[WHAT TO DO]: Retype every line of the entries below, keeping each character unchanged.

[Stored data]
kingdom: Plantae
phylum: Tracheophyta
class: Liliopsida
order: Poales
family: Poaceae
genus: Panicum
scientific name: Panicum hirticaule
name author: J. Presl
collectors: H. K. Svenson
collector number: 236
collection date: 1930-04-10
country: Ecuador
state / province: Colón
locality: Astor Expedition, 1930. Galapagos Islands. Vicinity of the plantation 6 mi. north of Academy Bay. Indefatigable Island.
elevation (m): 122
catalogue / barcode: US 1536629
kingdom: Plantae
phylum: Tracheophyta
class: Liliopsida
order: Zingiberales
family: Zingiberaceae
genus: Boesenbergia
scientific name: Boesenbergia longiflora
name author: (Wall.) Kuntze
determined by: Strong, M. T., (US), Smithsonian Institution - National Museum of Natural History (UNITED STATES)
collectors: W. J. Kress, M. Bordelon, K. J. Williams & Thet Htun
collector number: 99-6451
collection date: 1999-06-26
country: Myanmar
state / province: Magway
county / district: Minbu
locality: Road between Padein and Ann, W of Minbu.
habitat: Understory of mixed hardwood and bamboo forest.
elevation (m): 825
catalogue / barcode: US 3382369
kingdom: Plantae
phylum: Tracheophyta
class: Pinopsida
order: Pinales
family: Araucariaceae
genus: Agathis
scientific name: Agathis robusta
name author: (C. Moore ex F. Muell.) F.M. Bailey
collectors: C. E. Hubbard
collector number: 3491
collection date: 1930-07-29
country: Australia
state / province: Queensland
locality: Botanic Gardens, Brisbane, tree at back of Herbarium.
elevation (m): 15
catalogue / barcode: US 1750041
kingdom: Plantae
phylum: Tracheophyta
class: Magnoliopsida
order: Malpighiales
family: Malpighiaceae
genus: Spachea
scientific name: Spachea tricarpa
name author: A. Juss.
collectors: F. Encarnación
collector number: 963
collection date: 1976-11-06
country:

[FINISHED ANSWER]:
kingdom: Plantae
phylum: Tracheophyta
class: Liliopsida
order: Poales
family: Poaceae
genus: Panicum
scientific name: Panicum hirticaule
name author: J. Presl
collectors: H. K. Svenson
collector number: 236
collection date: 1930-04-10
country: Ecuador
state / province: Colón
locality: Astor Expedition, 1930. Galapagos Islands. Vicinity of the plantation 6 mi. north of Academy Bay. Indefatigable Island.
elevation (m): 122
catalogue / barcode: US 1536629
kingdom: Plantae
phylum: Tracheophyta
class: Liliopsida
order: Zingiberales
family: Zingiberaceae
genus: Boesenbergia
scientific name: Boesenbergia longiflora
name author: (Wall.) Kuntze
determined by: Strong, M. T., (US), Smithsonian Institution - National Museum of Natural History (UNITED STATES)
collectors: W. J. Kress, M. Bordelon, K. J. Williams & Thet Htun
collector number: 99-6451
collection date: 1999-06-26
country: Myanmar
state / province: Magway
county / district: Minbu
locality: Road between Padein and Ann, W of Minbu.
habitat: Understory of mixed hardwood and bamboo forest.
elevation (m): 825
catalogue / barcode: US 3382369
kingdom: Plantae
phylum: Tracheophyta
class: Pinopsida
order: Pinales
family: Araucariaceae
genus: Agathis
scientific name: Agathis robusta
name author: (C. Moore ex F. Muell.) F.M. Bailey
collectors: C. E. Hubbard
collector number: 3491
collection date: 1930-07-29
country: Australia
state / province: Queensland
locality: Botanic Gardens, Brisbane, tree at back of Herbarium.
elevation (m): 15
catalogue / barcode: US 1750041
kingdom: Plantae
phylum: Tracheophyta
class: Magnoliopsida
order: Malpighiales
family: Malpighiaceae
genus: Spachea
scientific name: Spachea tricarpa
name author: A. Juss.
collectors: F. Encarnación
collector number: 963
collection date: 1976-11-06
country:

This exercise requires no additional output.